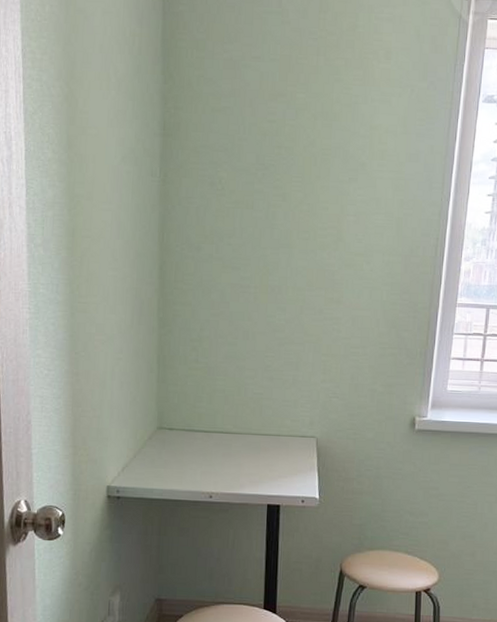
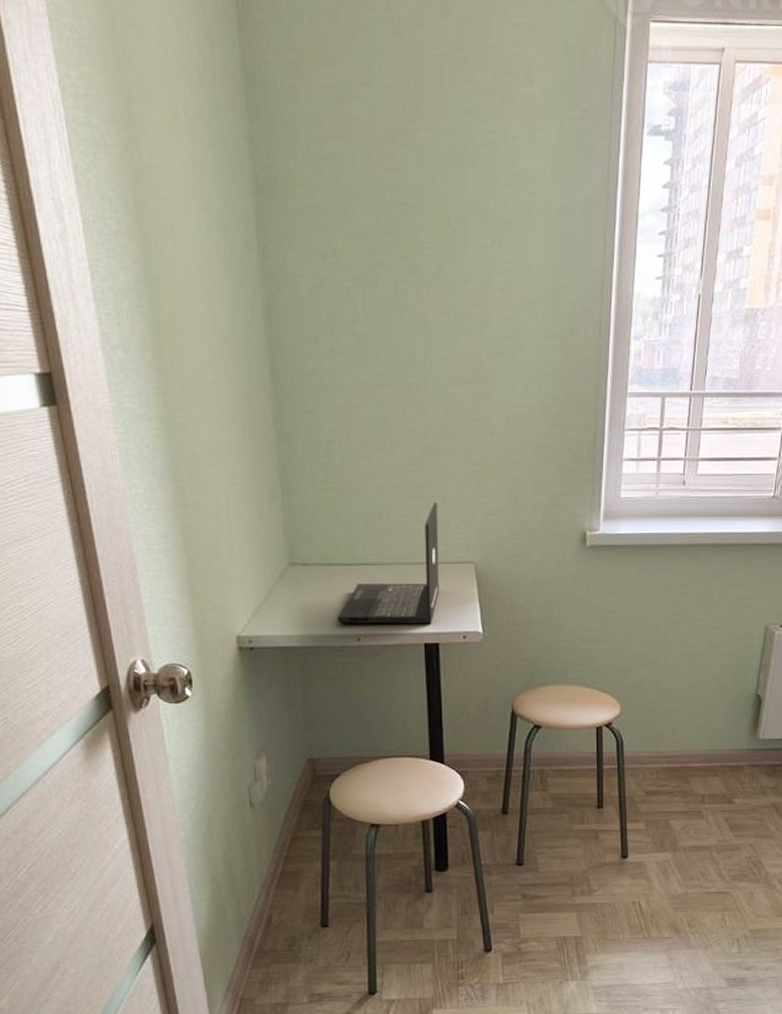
laptop: none [194,384,288,488] -> present [338,503,439,625]

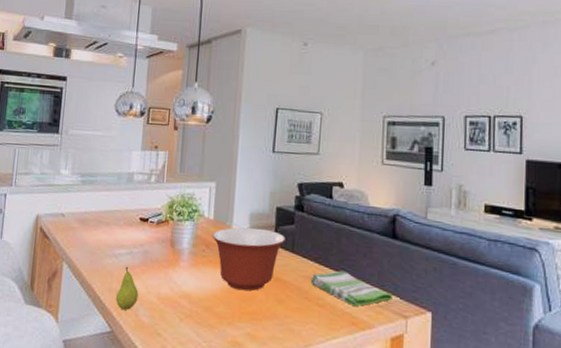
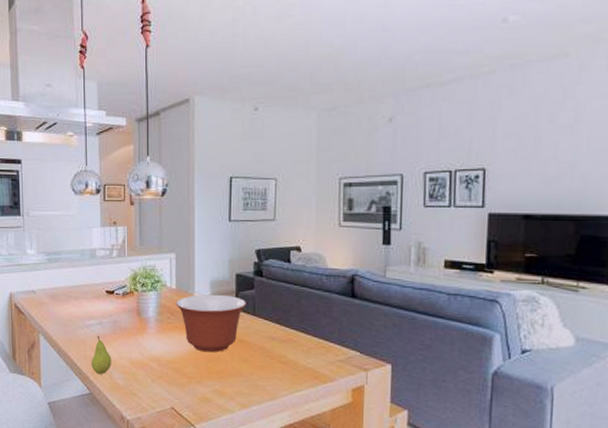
dish towel: present [310,270,393,307] -> none [272,330,353,363]

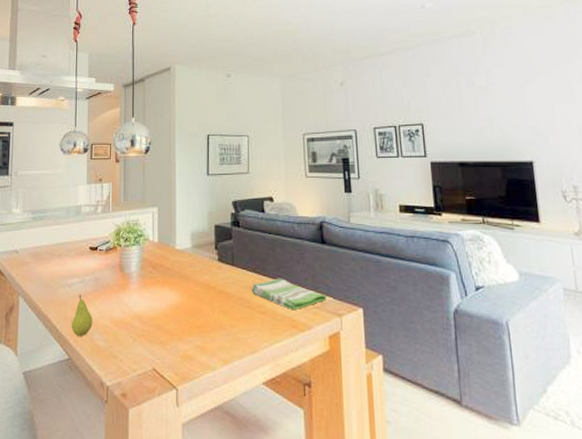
mixing bowl: present [175,294,246,353] -> none [157,246,225,306]
dish towel: none [272,330,353,363] -> present [251,278,327,311]

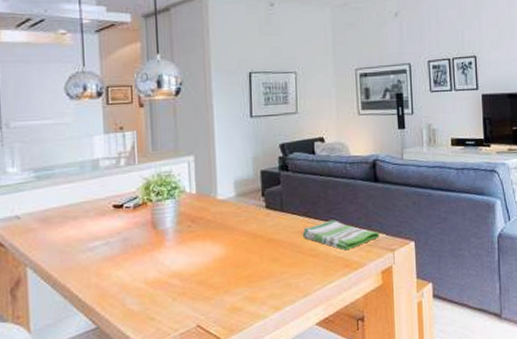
fruit: present [72,294,93,336] -> none [97,258,123,303]

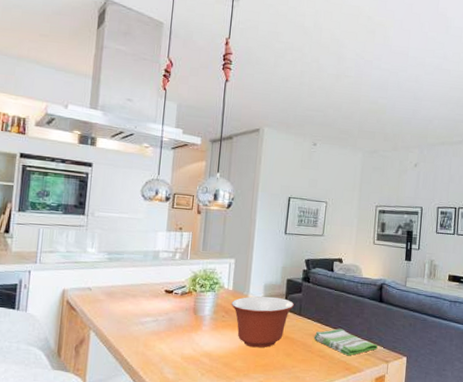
mixing bowl: none [196,193,273,258] -> present [231,296,294,348]

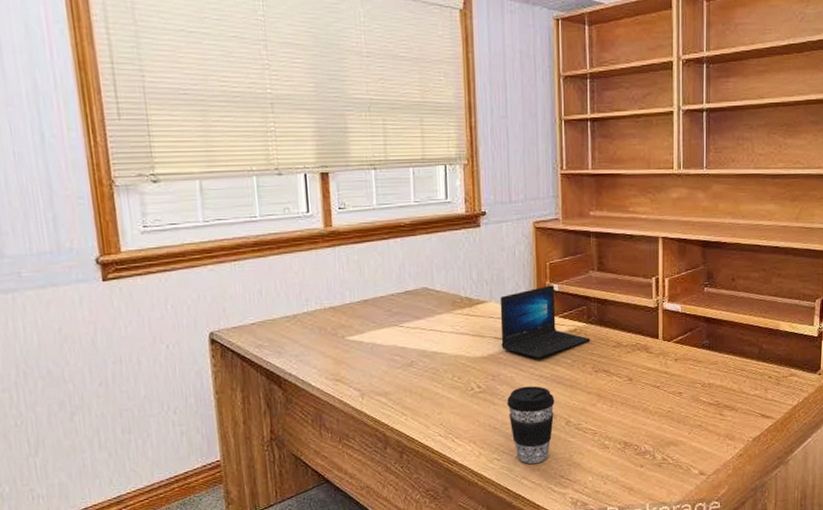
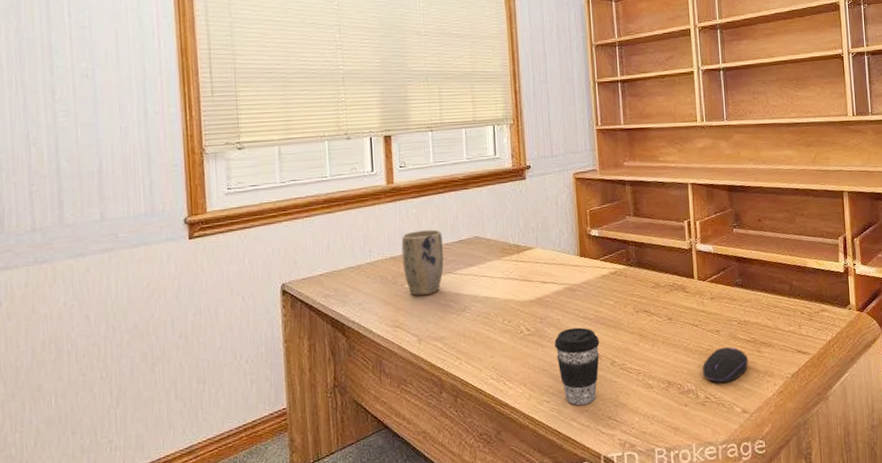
plant pot: none [341,278,389,349] -> present [401,229,444,296]
laptop: present [500,285,591,359] -> none [545,230,631,301]
computer mouse: none [661,409,710,445] -> present [702,347,749,383]

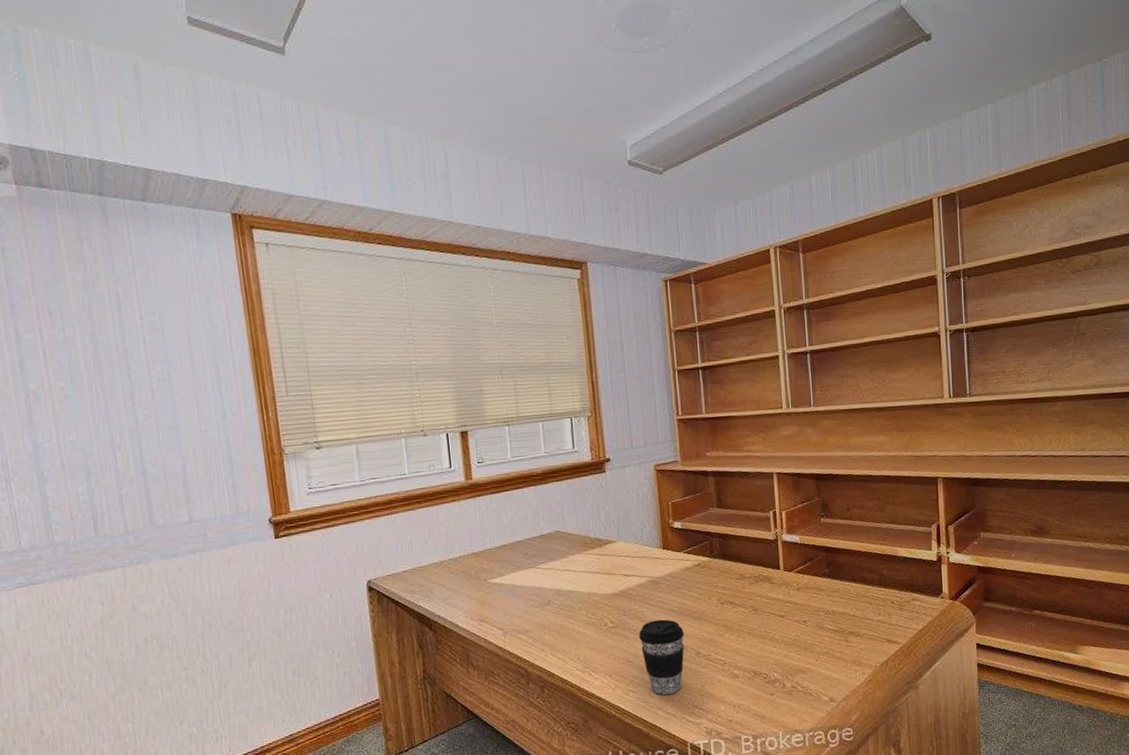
plant pot: present [401,229,444,296] -> none [482,524,526,591]
computer mouse: present [702,347,749,383] -> none [788,637,836,673]

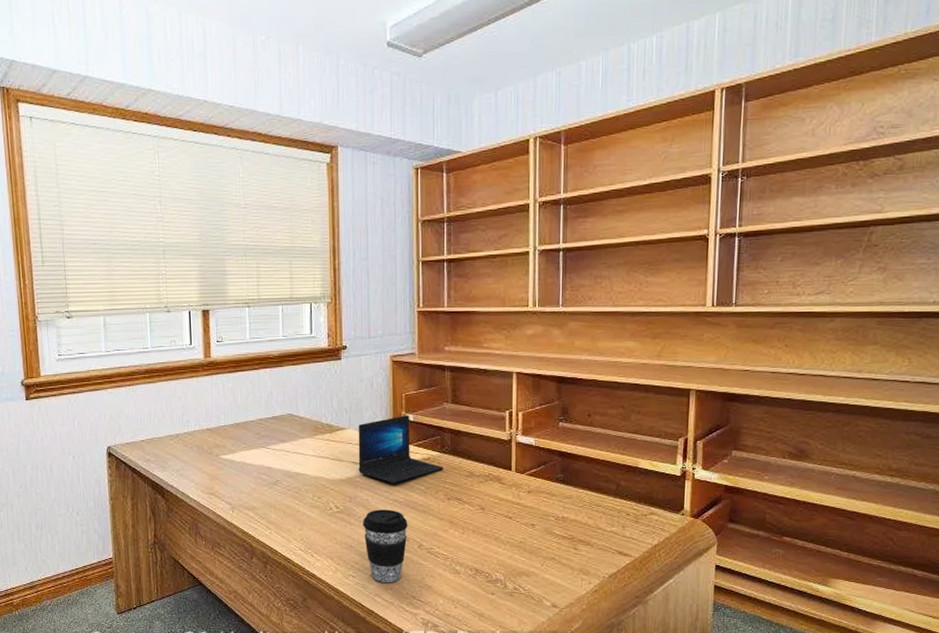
laptop: none [627,523,715,594] -> present [358,415,444,484]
+ + + +
■ Aim of the exercise
All of the data above should be quoted exactly, except for the pictures.

■ Output for this task
laptop: none [194,384,288,488] -> present [338,503,439,625]

dish towel: present [310,270,393,307] -> none [272,330,353,363]

mixing bowl: present [175,294,246,353] -> none [157,246,225,306]
dish towel: none [272,330,353,363] -> present [251,278,327,311]

fruit: present [72,294,93,336] -> none [97,258,123,303]

mixing bowl: none [196,193,273,258] -> present [231,296,294,348]

plant pot: none [341,278,389,349] -> present [401,229,444,296]
laptop: present [500,285,591,359] -> none [545,230,631,301]
computer mouse: none [661,409,710,445] -> present [702,347,749,383]

plant pot: present [401,229,444,296] -> none [482,524,526,591]
computer mouse: present [702,347,749,383] -> none [788,637,836,673]

laptop: none [627,523,715,594] -> present [358,415,444,484]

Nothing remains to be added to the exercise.